GDF faz reunião para desmentir despejos em Vicente Pires


“Tudo Mentira". Foi assim que o secretário de governo, José Humberto Pires, classificou a notícia de que o GDF teria iniciado o processo de derrubada das casas e de despejo dos moradores dos condomínios da Colônia Agrícola de Vicente Pires. "Não iremos despejar ninguém. Quem tiver que sair de suas casas será realocado para outro terreno no mesmo bairro, e não será agora".
Reunidos no Centro Administrativo do Governo, além de José Humberto, a gerente do Patrimônio da União, Lúcia Carvalho, o presidente da Companhia de Desenvolvimento Habitacional do DF (CODHAB) e o sub-secretário de Desenvolvimento Urbano, Danilo Aucélio, mantiveram um discurso comum, que defendia o cronograma estabelecido pelo recém criado Escritório de Gestão conjunta para a legalização de Vicente Pires.
Foi-se o tempo em que a região era apenas o nome de uma das colônias agrícolas do DF. A maior parte das 358 chácaras originais transformaram-se em 300 condomínios com cerca de 50 mil habitantes no total. Segundo a representante da União, Lúcia Carvalho, a desocupação simplesmente não é mais considerada. Mas entre buracos, ruas alagadas e graves problemas de infra-estrutura, a esperança da urbanização e da valorização dos lotes, chega, agora, com o fim do impasse entre a verdadeira dona das terras, a União, e o Governo do Distrito Federal (GDF).
Desde sábado, o escritório dos representantes públicos está instalado na Associação dos Moradores do Vicente Pires (ao lado da feira), e está aberto diariamente para atendimento público. Lá, funcionários do GDF, da União, e de órgãos como CEB e Caesb respondem a questões e recebem reclamações de moradores do bairro.
Além do escritório, cada morador, respeitando o local onde mora, poderá participar das consultas públicas de apresentação do projeto piloto de urbanização. Serão nove oficinas abertas à população. Todas serão realizadas durante os fins de semana, justamente para que ninguém perca a oportunidade de ir. Serão apresentados os esboços dos equipamentos urbanos, traçado de ruas, calendários de obras, e até as próprias diretrizes dos trabalhos da comissão. (veja o quadro).
Segundo José Humberto, a expectativa para uma solução final da questão fundiária de Vicente Pires é de seis meses, "O objetivo do governador Arruda é finalizar o processo de legalização para começarmos 2009 com as esperadas obras de infra-estrutura".

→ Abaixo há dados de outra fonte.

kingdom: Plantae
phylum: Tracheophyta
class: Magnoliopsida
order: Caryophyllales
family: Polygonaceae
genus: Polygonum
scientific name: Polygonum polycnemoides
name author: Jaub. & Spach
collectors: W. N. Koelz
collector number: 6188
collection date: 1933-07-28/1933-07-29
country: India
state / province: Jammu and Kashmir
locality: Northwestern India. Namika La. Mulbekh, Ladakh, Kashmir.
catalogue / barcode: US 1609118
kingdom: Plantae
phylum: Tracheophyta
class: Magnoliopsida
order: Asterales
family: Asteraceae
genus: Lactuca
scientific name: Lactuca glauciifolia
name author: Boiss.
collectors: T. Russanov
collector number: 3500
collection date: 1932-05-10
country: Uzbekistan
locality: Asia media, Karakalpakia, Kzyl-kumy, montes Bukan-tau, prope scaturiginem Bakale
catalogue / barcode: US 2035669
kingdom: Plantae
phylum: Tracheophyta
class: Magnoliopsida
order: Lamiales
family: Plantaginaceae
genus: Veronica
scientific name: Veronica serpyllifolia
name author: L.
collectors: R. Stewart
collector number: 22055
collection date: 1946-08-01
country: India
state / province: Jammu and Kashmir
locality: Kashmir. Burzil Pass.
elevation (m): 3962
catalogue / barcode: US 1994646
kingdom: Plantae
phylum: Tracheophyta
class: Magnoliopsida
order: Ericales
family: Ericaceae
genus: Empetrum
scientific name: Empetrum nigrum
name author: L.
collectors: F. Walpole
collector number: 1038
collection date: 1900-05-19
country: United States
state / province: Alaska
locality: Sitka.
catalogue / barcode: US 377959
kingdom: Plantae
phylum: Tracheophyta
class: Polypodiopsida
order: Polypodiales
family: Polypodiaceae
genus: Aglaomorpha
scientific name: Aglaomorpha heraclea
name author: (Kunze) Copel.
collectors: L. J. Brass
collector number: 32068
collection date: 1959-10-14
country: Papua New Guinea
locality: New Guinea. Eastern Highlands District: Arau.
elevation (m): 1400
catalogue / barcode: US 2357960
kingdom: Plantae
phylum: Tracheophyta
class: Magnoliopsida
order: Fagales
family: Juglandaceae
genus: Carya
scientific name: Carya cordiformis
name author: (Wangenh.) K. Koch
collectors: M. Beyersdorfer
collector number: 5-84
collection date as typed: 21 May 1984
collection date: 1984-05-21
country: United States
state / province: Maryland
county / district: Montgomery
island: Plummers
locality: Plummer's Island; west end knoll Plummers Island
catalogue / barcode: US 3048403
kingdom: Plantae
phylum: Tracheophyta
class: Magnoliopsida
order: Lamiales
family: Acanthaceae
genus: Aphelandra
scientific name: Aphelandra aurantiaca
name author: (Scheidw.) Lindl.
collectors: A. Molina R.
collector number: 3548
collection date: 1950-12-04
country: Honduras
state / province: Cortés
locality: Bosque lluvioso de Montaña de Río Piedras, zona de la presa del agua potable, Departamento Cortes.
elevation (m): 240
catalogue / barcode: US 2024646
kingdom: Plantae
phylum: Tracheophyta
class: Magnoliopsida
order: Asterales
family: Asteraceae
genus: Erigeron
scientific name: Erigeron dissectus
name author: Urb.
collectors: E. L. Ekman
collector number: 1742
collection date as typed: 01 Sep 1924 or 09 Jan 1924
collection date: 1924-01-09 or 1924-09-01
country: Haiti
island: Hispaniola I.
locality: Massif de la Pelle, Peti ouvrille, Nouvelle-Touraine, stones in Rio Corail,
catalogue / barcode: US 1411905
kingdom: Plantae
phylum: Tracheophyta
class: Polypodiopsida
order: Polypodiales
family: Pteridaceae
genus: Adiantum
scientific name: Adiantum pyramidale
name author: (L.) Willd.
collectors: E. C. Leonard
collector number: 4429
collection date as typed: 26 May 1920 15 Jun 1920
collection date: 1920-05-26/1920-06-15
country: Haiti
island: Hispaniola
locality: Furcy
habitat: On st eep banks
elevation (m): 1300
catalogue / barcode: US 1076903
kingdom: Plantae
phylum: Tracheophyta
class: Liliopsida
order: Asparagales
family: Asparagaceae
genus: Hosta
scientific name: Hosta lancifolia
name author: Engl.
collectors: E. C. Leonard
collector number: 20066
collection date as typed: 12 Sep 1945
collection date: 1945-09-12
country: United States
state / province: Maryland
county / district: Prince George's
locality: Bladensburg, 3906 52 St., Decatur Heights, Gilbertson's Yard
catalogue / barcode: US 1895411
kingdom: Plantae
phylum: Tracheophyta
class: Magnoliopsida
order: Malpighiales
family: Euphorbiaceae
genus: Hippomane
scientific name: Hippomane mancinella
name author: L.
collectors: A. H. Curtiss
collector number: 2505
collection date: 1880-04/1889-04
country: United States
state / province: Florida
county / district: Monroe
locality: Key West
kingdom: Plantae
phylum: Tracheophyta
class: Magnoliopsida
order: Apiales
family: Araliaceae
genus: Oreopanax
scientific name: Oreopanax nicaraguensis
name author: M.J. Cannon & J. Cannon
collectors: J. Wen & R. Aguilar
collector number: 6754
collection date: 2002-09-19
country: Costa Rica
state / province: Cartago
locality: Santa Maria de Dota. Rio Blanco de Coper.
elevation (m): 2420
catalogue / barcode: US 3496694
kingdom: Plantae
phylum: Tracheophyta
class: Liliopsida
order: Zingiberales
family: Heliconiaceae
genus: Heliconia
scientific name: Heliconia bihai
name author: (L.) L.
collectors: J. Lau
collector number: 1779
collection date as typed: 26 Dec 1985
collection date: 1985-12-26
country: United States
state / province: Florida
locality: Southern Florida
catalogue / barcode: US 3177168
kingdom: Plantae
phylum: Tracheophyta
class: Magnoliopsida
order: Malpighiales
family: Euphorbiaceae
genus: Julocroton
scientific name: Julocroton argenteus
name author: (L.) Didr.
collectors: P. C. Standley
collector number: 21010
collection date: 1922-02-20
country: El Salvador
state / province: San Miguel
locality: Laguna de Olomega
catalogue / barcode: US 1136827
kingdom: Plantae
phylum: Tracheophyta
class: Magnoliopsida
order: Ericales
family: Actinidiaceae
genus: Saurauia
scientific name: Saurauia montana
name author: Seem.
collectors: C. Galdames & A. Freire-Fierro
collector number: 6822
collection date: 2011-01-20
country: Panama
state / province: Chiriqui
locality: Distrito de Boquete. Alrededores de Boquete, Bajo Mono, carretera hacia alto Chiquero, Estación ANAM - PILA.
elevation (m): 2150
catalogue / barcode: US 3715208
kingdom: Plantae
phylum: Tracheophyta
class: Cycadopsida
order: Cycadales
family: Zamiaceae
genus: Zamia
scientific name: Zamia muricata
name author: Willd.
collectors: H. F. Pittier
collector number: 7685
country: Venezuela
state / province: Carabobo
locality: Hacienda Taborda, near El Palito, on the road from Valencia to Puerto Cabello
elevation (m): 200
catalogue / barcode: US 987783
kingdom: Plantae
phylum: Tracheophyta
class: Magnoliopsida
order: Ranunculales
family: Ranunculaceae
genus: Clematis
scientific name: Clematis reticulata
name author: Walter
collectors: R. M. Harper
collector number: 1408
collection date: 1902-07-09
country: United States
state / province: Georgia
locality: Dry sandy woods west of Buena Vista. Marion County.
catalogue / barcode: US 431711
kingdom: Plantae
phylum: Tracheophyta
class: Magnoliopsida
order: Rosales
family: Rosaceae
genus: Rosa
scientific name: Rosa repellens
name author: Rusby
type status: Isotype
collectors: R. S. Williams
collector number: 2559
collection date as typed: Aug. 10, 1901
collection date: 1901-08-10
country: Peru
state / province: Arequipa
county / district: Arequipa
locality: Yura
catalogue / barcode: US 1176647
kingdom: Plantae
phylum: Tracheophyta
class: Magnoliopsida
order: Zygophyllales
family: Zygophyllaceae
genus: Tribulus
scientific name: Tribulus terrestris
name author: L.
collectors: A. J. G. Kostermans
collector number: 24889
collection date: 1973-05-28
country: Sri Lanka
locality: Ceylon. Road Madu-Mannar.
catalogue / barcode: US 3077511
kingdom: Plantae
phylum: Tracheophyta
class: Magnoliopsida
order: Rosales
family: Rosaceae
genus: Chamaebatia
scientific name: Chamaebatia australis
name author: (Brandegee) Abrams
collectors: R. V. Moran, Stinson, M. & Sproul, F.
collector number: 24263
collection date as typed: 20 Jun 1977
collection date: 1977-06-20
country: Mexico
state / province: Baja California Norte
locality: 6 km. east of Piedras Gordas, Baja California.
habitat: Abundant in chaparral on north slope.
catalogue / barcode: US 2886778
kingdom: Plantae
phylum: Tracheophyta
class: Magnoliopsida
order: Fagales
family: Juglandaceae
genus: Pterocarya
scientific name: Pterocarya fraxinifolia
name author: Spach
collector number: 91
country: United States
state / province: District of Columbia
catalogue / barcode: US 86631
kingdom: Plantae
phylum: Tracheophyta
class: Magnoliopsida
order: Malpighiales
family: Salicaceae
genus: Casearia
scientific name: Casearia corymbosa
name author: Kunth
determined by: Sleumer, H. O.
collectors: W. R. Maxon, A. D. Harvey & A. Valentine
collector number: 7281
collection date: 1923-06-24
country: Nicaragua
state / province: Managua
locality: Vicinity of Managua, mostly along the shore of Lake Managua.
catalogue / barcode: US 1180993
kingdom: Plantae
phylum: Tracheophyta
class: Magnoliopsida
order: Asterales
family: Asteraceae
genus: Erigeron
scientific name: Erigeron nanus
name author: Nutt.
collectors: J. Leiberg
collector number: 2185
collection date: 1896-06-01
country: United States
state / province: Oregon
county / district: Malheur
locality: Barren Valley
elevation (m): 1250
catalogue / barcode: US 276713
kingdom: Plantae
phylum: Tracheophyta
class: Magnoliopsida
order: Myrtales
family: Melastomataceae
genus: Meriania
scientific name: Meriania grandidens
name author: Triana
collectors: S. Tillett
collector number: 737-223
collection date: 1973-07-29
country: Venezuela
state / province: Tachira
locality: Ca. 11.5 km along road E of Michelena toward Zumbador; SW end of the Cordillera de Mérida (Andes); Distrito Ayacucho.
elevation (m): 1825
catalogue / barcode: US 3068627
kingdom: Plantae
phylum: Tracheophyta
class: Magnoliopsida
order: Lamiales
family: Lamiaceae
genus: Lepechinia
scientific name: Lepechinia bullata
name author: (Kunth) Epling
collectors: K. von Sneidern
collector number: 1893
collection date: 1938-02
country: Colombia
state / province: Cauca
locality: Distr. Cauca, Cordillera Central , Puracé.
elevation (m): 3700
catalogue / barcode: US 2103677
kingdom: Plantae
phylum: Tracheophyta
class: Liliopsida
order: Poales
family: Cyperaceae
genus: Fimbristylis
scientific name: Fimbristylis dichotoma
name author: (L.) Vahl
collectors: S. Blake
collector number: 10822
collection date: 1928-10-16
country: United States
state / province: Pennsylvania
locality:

Otimista, Lúcia Carvalho espera iniciar o processo de vendas dos lotes já no segundo semestre. "Tanto para terrenos pertencentes à União, quanto aqueles do GDF, todos terão o mesmo valor venal que esperamos começar vender ainda este ano, já passou da hora de resolvermos isto". Solução tão aguardada pela comunidade, mas que demorou muito tempo para acontecer. Para Lúcia, ela é fruto do alinhamento dos interesses políticos entre o Governo do Distrito Federal e a União. "Político precisa disputar votos somente em período eleitoral, fora disto é indispensável pensar no benefício do cidadão, e é isto que o GDF e o governo Lula buscaram, um entendimento".